Davutoğulu’nun  basın toplantısında “Bulgaristan Türkiye’nin Avrupa Birliği kapısıdır” sözleri kamuoyunda olumlu yorumlarken, milliyetçiler “Yeni Osmanlıcılar bizi istila edecek” şeklinde yaygara kopardı. NATO angajmanı çerçevesinde Türkiye askeri hava kuvvetlerinin Bulgar hava sahasını korumasına karşı çıktılar. Kamu ve özel radyo ve TV yayınları hakkında açılmış birkaç holiganlık davası olan parti başkanı V. Siderov ile etrafına topladığı milletvekillerinden M. Taşeva ile P. Şopov Türkiye’nin Avrupa Birliği üyeliğinin  “Avrupa’da Hristiyanlığı ve medeniyeti yok edecek” iddialarına dikkate almadı, yayınlarda yer vermedi. 2.5 milyon savaş kaçağı ve sığınmacıya kanat açan Türkiye devletinin barış ve güvenlik siyasetini karalama yeltenişleri ise alayla karşılandı.

Biz Bulgaristanlı Türk için aydın, yaratıcı ve dernek yöneticileriyle görüşme çok önemli oldu. Vurgulanması gereken en önemli nokta, Sayın Davutoğulu’nun Türk kimliğiyle gurur duyan gençlere hitaben “82 milyonluk Türkiye” yanınızdayız demesi bir ilk oldu. 1.5 milyon Türkün yaşadığı Bulgaristan’a karşı politikanın çok özel olduğunu hazır bulunanlar his etme fırsatı buldu.

Görüşme esnasında Bulgaristanlı Türklerin dil, din ve kültürüyle dahil olduğu medeniyetin Türkiye uygarlığı ile iç işe örtüştüğü ve birbirini tamamlayarak geliştiği ortaya kondu. Özellikle 2002’den sonra AK Parti atılımlarıyla “altın çağını” yaşayan Türk ulusunun iddialı bir atılım içinde “kardeşlik ve beraberlik” bayrağını daha yüksekte dalgalandırarak komşularıyla siyasetine yeni anlam kazandırıp, karşılıklı yarar temelinde ilerleme ararken, azınlık Türklerini izlediği politikanın ortasına çektiği gözden kaçmadı.  Ankara hükümetinin etnik azınlıklara tüm haklarını tanıma örneği Bulgaristan Türklerini yüreklendiriyor. Atılan adımlar AB çapında örnek olacak boyutta edinimler sergiliyor.

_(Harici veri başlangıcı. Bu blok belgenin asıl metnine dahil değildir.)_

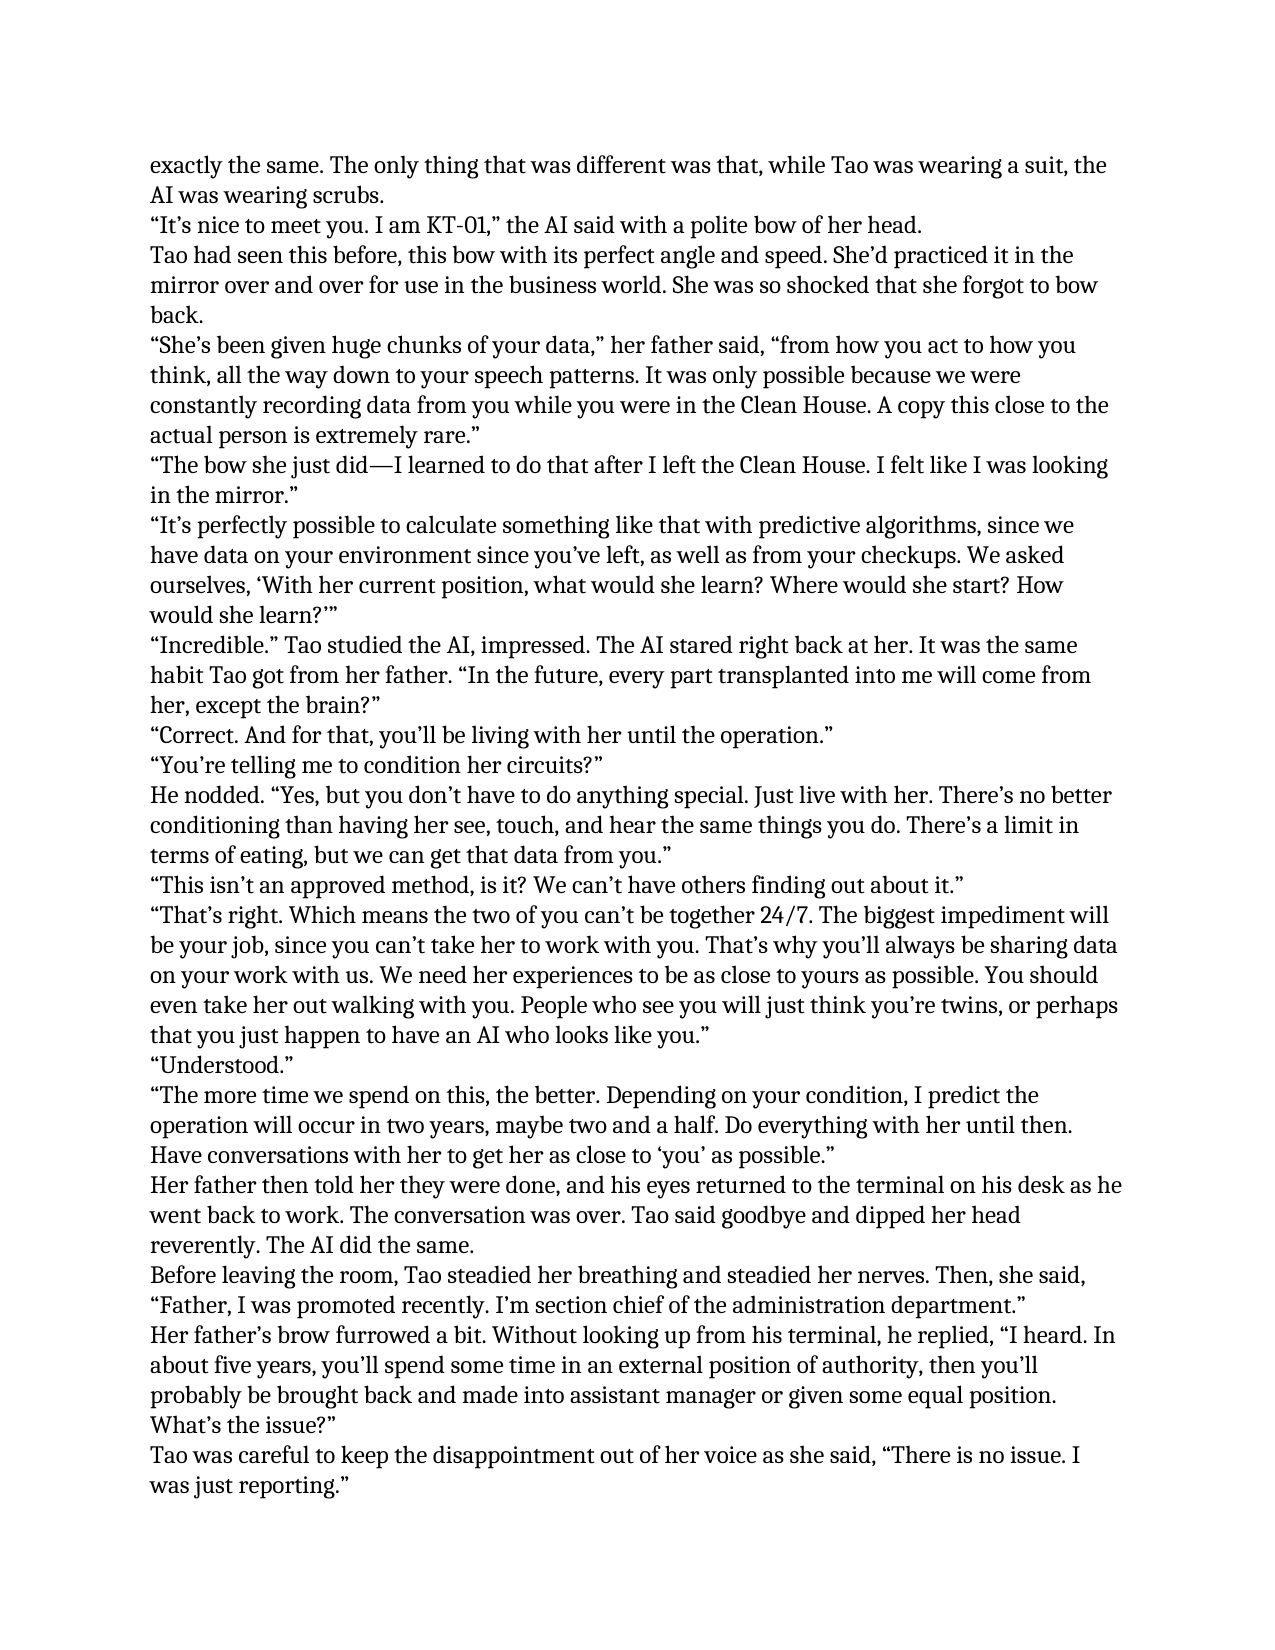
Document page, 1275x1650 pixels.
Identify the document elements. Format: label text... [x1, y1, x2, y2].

text “The bow she just did—I learned to do that after I left the Clean House. I felt like I was looking in the mirror.” [150, 450, 1125, 510]
text “That’s right. Which means the two of you can’t be together 24/7. The biggest impediment will be your job, since you can’t take her to work with you. That’s why you’ll always be sharing data on your work with us. We need her experiences to be as close to yours as possible. You should even take her out walking with you. People who see you will just think you’re twins, or perhaps that you just happen to have an AI who looks like you.” [150, 900, 1125, 1050]
text “You’re telling me to condition her circuits?” [150, 750, 1125, 780]
text “Correct. And for that, you’ll be living with her until the operation.” [150, 720, 1125, 750]
text “The more time we spend on this, the better. Depending on your condition, I predict the operation will occur in two years, maybe two and a half. Do everything with her until then. Have conversations with her to get her as close to ‘you’ as possible.” [150, 1080, 1125, 1170]
text “This isn’t an approved method, is it? We can’t have others finding out about it.” [150, 870, 1125, 900]
text Her father’s brow furrowed a bit. Without looking up from his terminal, he replied, “I heard. In about five years, you’ll spend some time in an external position of authority, then you’ll probably be brought back and made into assistant manager or given some equal position. What’s the issue?” [150, 1320, 1125, 1440]
text “Understood.” [150, 1050, 1125, 1080]
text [150, 150, 1125, 210]
text “It’s nice to meet you. I am KT-01,” the AI said with a polite bow of her head. [150, 210, 1125, 240]
text “Incredible.” Tao studied the AI, impressed. The AI stared right back at her. It was the same habit Tao got from her father. “In the future, every part transplanted into me will come from her, except the brain?” [150, 630, 1125, 720]
text Her father then told her they were done, and his eyes returned to the terminal on his desk as he went back to work. The conversation was over. Tao said goodbye and dipped her head reverently. The AI did the same. [150, 1170, 1125, 1260]
text Tao was careful to keep the disappointment out of her voice as she said, “There is no issue. I was just reporting.” [150, 1440, 1125, 1500]
text Tao had seen this before, this bow with its perfect angle and speed. She’d practiced it in the mirror over and over for use in the business world. She was so shocked that she forgot to bow back. [150, 240, 1125, 330]
text “It’s perfectly possible to calculate something like that with predictive algorithms, since we have data on your environment since you’ve left, as well as from your checkups. We asked ourselves, ‘With her current position, what would she learn? Where would she start? How would she learn?’” [150, 510, 1125, 630]
text Before leaving the room, Tao steadied her breathing and steadied her nerves. Then, she said, “Father, I was promoted recently. I’m section chief of the administration department.” [150, 1260, 1125, 1320]
text “She’s been given huge chunks of your data,” her father said, “from how you act to how you think, all the way down to your speech patterns. It was only possible because we were constantly recording data from you while you were in the Clean House. A copy this close to the actual person is extremely rare.” [150, 330, 1125, 450]
text He nodded. “Yes, but you don’t have to do anything special. Just live with her. There’s no better conditioning than having her see, touch, and hear the same things you do. There’s a limit in terms of eating, but we can get that data from you.” [150, 780, 1125, 870]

T.C. ’nin  dış ülkelerde yaşayan ve ana vatanını seven her Türk’e her bakıma el uzattığı kıvançla dile geldi. Bu kıstas tam destek buluyor. Çeyrek asırda 1500 Bulgaristanlı Türk genç Türkiye’de yüksek okuma fırsatını bu siyaset sayesinde bulabildi. Bulgaristanlı Türkler arasından uzman gençlerin Türkiye’de mastır düzeyinde uzmanlık yapması da iyi sonuçlar veriyor. Bu büyük gayretin sonucu olarak, 1989 Büyük Göçünden sonra ilk kez olmak üzere genç kuşaktan kadroların Bulgar devlet kurumlarında, kültür dallarında, eğitim, sağlık ve otomotiv sanayinde iş bulması, değişik görevlere atanabilmesi yolu böyle açıldı.   Davuroğulu’nun umut aşılayan konuşması Türk ruhuna kanat olurken, hamlelerimize güç kazandırıyor. Bu gelişmeler uygarlık yolunda beraberliğimize yeni kanıttır.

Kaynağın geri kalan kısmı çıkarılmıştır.